The JCF Köln-Leverkusen invited Dr. Jennifer Frommer from Oxford as our guest. She is a Junior group leader at the Department of Paediatrics, investigating Oligonucleotide Therapeutics.



At 13:00 we will have a student session where she will talk about her own journey in academia under the title of "How to build a strong CV for your scientific career", followed by a Q&A session. If you are a Masters / PhD student or PostDoc thinking about staying in academia, this is definitely for you!



At 16:00 she will talk about her exciting scientific research regarding state of the art Oligonucleotide Therapeutics with the title "Utilising the Art of Nucleic Acid Modification to Create Powerful Molecular Tools".



Both talks will be held in the seminar room of the organic chemistry institute (blue floor, room OC 413). If you are interested in a 1-on-1 session, please contact me in advance so that we can plan accordingly.

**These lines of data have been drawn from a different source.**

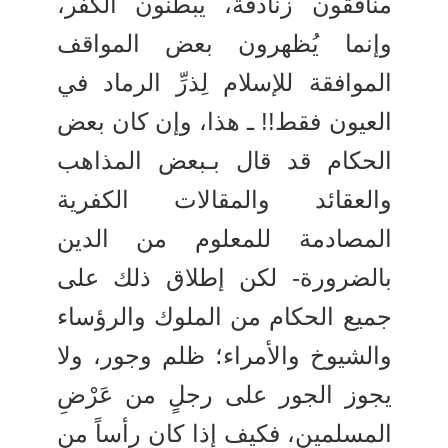
منافقون زنادقة، يبطنون الكفر،
وإنما يُظهرون بعض المواقف
الموافقة للإسلام لِذرِّ الرماد في
العيون فقط!! ـ هذا، وإن كان بعض
الحكام قد قال بـبعض المذاهب
والعقائد والمقالات الكفرية
المصادمة للمعلوم من الدين
بالضرورة- لكن إطلاق ذلك على
جميع الحكام من الملوك والرؤساء
والشيوخ والأمراء؛ ظلم وجور، ولا
يجوز الجور على رجلٍ من عَرْضِ
المسلمين، فكيف إذا كان رأساً من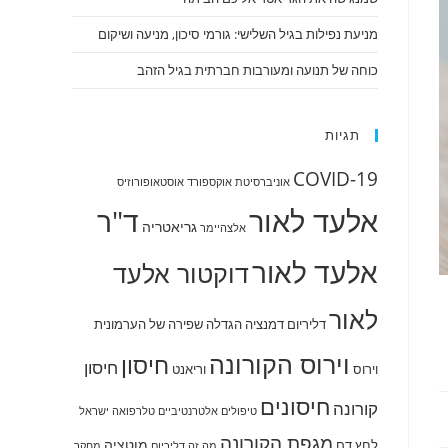
מניעת נפילות בגיל השלישי: גורמי סיכון, מניעה ושיקום
כוחה של תנועה ומעורבות חברתית בגיל הזהב
תגיות
COVID-19
אוניברסיטת אוקספורד
אוסטאופורוזיס
אלעד לאור
ד"ר
גריאטריה
אלצהיימר
אלעד לאור
דוקטור אלעד
לאור
דליריום
דמנציה
הגדלה שפירה של הערמונית
וירוס הקורונה
חיסון
חיסון
וירוס
וריאנט
חיסונים
קורונה
טיפולים אלטרנטיביים
טלרפואה
ישראל
מגפת הקורונה
מוטציה
לחץ דם
מה זה דליריום
מחקר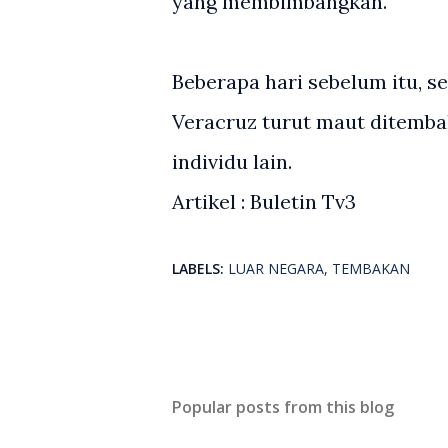
yang membimbangkan.
Beberapa hari sebelum itu, s
Veracruz turut maut ditembak
individu lain.
Artikel : Buletin Tv3
LABELS:
LUAR NEGARA
TEMBAKAN
Popular posts from this blog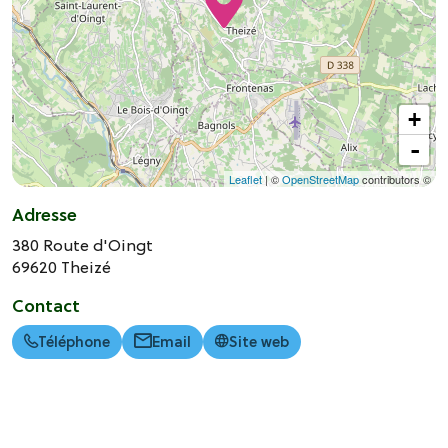
+
-
Leaflet
| ©
OpenStreetMap
contributors ©
Adresse
380 Route d'Oingt
69620
Theizé
Contact
Téléphone
Email
Site web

Abstract Scientific Talk: Utilising the Art of Nucleic Acid Modification to Create Powerful Molecular Tools

Natural and artificial nucleic acids have an unmatched wide application range. Key to their versality is their easy programmable sequence and the highly adaptable chemical structure. Hence, nucleic acids can be tailored to meet specific needs in chemistry, biochemistry, biophysics, and medical applications. To unlock their full potential, the careful design and introduction of site-specific modifications is required to further explore the nucleic acid structure-function relationship and to turn them into powerful molecular tools with high target engagement. Increased availability of solid phase synthesis and enzymatic methods have the great potential to further enhance their performance and additionally advance the development of novel nucleic acid types. In this talk, I will give examples of unexpected impacts of chemically introduced modifications on the nucleoside reactivity which encouraged me to pursue a novel synthetic route to obtain the respective ribonucleoside phosphoramidites with high yields. Furthermore, I will share my experience with post-synthetic labelling strategies to obtain ester-modified DNA sequences. Finally, I will give an overview of my most recent work regarding the design and synthesis of highly modified therapeutic oligonucleotides.